EXERCISE INSTRUCTIONS → Where the data below begins, start retyping exactly, and end on the line with "einfachsten Dinge, die uns die größte Freude", which is included; no picture goes in.
***** INPUT MATERIAL *****
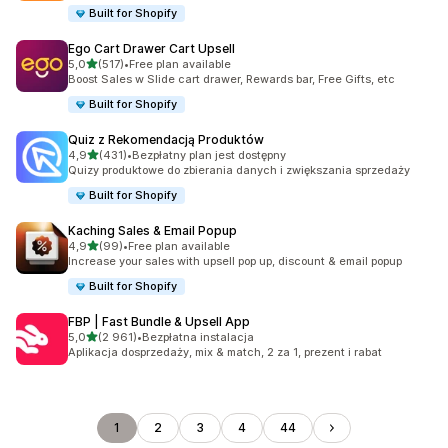
Built for Shopify
Ego Cart Drawer Cart Upsell
na 5 gwiazdek
5,0
(517)
•
Free plan available
Łączna liczba recenzji: 517
Boost Sales w Slide cart drawer, Rewards bar, Free Gifts, etc
Built for Shopify
Quiz z Rekomendacją Produktów
na 5 gwiazdek
4,9
(431)
•
Bezpłatny plan jest dostępny
Łączna liczba recenzji: 431
Quizy produktowe do zbierania danych i zwiększania sprzedaży
Built for Shopify
Kaching Sales & Email Popup
na 5 gwiazdek
4,9
(99)
•
Free plan available
Łączna liczba recenzji: 99
Increase your sales with upsell pop up, discount & email popup
Built for Shopify
FBP | Fast Bundle & Upsell App
na 5 gwiazdek
5,0
(2 961)
•
Bezpłatna instalacja
Łączna liczba recenzji: 2961
Aplikacja dosprzedaży, mix & match, 2 za 1, prezent i rabat
1
2
3
4
44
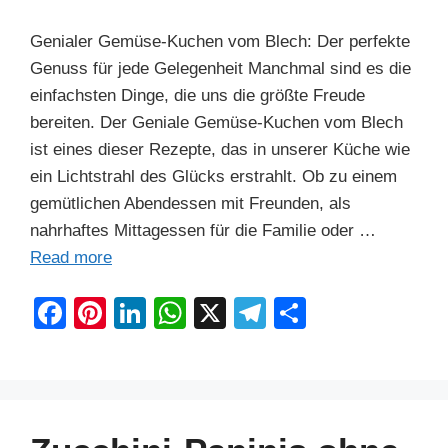
Genialer Gemüse-Kuchen vom Blech: Der perfekte
Genuss für jede Gelegenheit Manchmal sind es die
einfachsten Dinge, die uns die größte Freude
bereiten. Der Geniale Gemüse-Kuchen vom Blech
ist eines dieser Rezepte, das in unserer Küche wie
ein Lichtstrahl des Glücks erstrahlt. Ob zu einem
gemütlichen Abendessen mit Freunden, als
nahrhaftes Mittagessen für die Familie oder …
Read more
F
Pi
Li
W
X
T
S
a
nt
n
h
el
h
c
er
k
at
e
ar
e
e
e
s
gr
e
b
st
dI
A
a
*****
YOUR SOLUTION →
Built for Shopify
Ego Cart Drawer Cart Upsell
na 5 gwiazdek
5,0
(517)
•
Free plan available
Łączna liczba recenzji: 517
Boost Sales w Slide cart drawer, Rewards bar, Free Gifts, etc
Built for Shopify
Quiz z Rekomendacją Produktów
na 5 gwiazdek
4,9
(431)
•
Bezpłatny plan jest dostępny
Łączna liczba recenzji: 431
Quizy produktowe do zbierania danych i zwiększania sprzedaży
Built for Shopify
Kaching Sales & Email Popup
na 5 gwiazdek
4,9
(99)
•
Free plan available
Łączna liczba recenzji: 99
Increase your sales with upsell pop up, discount & email popup
Built for Shopify
FBP | Fast Bundle & Upsell App
na 5 gwiazdek
5,0
(2 961)
•
Bezpłatna instalacja
Łączna liczba recenzji: 2961
Aplikacja dosprzedaży, mix & match, 2 za 1, prezent i rabat
1
2
3
4
44
Genialer Gemüse-Kuchen vom Blech: Der perfekte
Genuss für jede Gelegenheit Manchmal sind es die
einfachsten Dinge, die uns die größte Freude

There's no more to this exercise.